City may include dads in family field trip program for detained parents

The son of a woman currently incarcerated at Rikers Island participates in activities at the Children’s Museum of Manhattan in April 2018. Photo by Ed Reed/Mayoral Photography Office.

The son of a woman currently incarcerated at Rikers Island participates in activities at the Children’s Museum of Manhattan in April 2018. Photo by Ed Reed/Mayoral Photography Office.

By David Brand

An initiative that enables detained mothers to meet with their children at a Manhattan museum could expand to include fathers, Mayor Bill de Blasio said Friday during his weekly appearance on the “Brian Lehrer Show.” The Department of Correction confirmed that the agency is considering the expansion.

Since April 2018, the Crafting Family Connections program championed by First Lady Chirlane McCray has given some detained or incarcerated moms an opportunity to spend time with their kids at the Children’s Museum of Manhattan. Mothers who are charged with or convicted of nonviolent offenses and who have records of good behavior can enroll in Crafting Family Connections, but so far the program excludes dads who are held in city jails.

De Blasio signaled that the city is open to including fathers in the program.

On Friday, a man named Winston called into the “Brian Lehrer Show” on WNYC during the weekly “Ask the Mayor” segment to find out whether Crafting Family Connections might expand to include fathers who are detained or incarcerated. Winston identified himself as a Rikers Island detainee and said he was calling on behalf of dads he knew behind bars.

“I know First Lady McCray over at Rosie’s [Rose M. Singer Center] takes moms [into] the city to spend time with their kids. And I was just wondering if we can look forward to a program like that for the dads who are incarcerated at Rikers sometime soon?” Winston asked, his question interrupted by an automated message from the jail phone system indicating that he had one minute left on the phone call.

De Blasio said Winston made a “fair point” and a “good point.”

“What my wife, Chirlane McCray, did was to focus on the needs of mothers who were disconnected from their kids and try to create a very different approach where mothers had some time with their kids, particularly in a more conducive setting,” de Blasio said.

“And that has made a huge difference for those families to, you know, keep closer as they go through incarceration and hopefully, you know, a good pathway out of incarceration and into the family being strong again,” de Blasio continued. “Certainly dads deserve that opportunity as well … We were focused on the moms because there is a particular need there but I think it’s a great idea to take it farther and find a way to do that.”

Crafting Family Connections is designed to foster positive interactions among justice-involved families to enable healthy development for children.

“With increased opportunities for children to maintain relationships with an incarcerated parent and through better support for these parents—and other types of caregivers in the community—children and their families can be better protected and tap into their own resiliency against the effects of incarceration,” The Vera Justice Institute wrote in a report titled “The Human Toll of Jail.”

The Department of Correction said the program has proven successful for mothers and children and that the agency is “exploring” off-site programs for dads.
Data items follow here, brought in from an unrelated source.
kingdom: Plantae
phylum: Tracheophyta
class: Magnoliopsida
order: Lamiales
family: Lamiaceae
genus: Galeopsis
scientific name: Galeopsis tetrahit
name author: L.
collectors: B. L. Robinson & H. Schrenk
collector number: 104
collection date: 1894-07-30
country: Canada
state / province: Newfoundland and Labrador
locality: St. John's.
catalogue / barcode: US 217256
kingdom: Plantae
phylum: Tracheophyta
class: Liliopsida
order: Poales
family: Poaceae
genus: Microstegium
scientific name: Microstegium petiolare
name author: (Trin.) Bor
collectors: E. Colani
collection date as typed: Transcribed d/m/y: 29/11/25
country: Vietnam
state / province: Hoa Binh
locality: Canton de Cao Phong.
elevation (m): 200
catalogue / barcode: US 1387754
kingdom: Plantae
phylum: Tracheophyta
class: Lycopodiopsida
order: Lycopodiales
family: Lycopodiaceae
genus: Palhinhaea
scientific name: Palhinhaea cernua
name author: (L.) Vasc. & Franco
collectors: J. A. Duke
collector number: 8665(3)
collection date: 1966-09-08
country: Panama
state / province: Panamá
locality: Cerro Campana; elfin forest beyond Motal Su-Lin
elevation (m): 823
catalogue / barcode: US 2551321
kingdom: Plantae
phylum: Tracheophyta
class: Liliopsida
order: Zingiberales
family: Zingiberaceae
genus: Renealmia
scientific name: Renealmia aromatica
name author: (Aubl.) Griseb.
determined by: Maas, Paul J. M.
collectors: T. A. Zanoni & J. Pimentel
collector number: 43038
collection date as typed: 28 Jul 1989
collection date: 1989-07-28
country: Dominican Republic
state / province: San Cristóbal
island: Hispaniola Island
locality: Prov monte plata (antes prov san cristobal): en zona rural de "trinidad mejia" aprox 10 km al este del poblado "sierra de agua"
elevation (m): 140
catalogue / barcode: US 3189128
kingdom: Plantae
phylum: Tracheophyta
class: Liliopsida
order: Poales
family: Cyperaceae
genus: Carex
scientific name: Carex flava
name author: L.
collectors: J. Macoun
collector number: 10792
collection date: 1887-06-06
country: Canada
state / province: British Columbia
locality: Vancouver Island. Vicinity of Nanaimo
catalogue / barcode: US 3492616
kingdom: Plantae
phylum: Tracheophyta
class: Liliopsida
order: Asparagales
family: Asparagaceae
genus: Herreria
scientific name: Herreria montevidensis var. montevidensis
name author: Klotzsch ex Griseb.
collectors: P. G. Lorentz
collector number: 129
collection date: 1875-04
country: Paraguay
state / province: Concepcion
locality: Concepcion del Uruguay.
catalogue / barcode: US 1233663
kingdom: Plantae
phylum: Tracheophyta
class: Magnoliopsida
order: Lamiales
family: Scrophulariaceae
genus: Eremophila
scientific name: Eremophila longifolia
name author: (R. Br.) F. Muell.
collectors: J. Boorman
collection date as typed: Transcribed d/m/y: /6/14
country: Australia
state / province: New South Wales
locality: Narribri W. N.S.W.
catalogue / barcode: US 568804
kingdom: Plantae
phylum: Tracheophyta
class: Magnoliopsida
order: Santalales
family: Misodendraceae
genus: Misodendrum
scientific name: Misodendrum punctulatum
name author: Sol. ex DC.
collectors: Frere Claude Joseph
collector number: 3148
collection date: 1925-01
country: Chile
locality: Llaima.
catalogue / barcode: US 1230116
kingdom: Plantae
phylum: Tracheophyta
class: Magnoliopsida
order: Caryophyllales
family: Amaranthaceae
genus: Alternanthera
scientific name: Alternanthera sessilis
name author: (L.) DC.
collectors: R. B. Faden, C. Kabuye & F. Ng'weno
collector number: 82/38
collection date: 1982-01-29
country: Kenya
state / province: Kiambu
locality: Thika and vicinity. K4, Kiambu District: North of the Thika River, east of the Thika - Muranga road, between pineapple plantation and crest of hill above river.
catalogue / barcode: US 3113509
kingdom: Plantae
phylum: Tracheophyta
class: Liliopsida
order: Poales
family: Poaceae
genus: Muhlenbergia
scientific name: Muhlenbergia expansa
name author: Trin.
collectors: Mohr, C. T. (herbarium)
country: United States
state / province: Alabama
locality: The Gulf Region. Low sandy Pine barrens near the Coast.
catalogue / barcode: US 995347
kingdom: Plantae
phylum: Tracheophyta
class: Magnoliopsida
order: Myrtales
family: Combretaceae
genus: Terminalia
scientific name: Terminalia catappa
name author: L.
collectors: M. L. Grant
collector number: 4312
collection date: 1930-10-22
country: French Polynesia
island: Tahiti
The DOC currently runs on-site and televisory visitation programs for detained and incarcerated dads to connect with their children.

“Our off-site visitation program with incarcerated mothers at the Children’s Museum of Manhattan has been a great success, and we are now exploring a similar program for fathers,” the DOC said. “We are committed to keeping family and community connections strong for individuals in our custody, and quality time with loved ones increases safety and helps people rejoin their communities.”

In December 2018, McCray announced that the Crafting Family Connections pilot program had received funding to continue through 2020.

“Over the next two years, even more justice-involved families will be able to spend quality time together at the Children’s Museum of Manhattan,” McCray said in December. “Our hope is that this program, along with a host of other reforms the Department of Correction is leading, will help spur greater change — not just in New York City but across the nation.”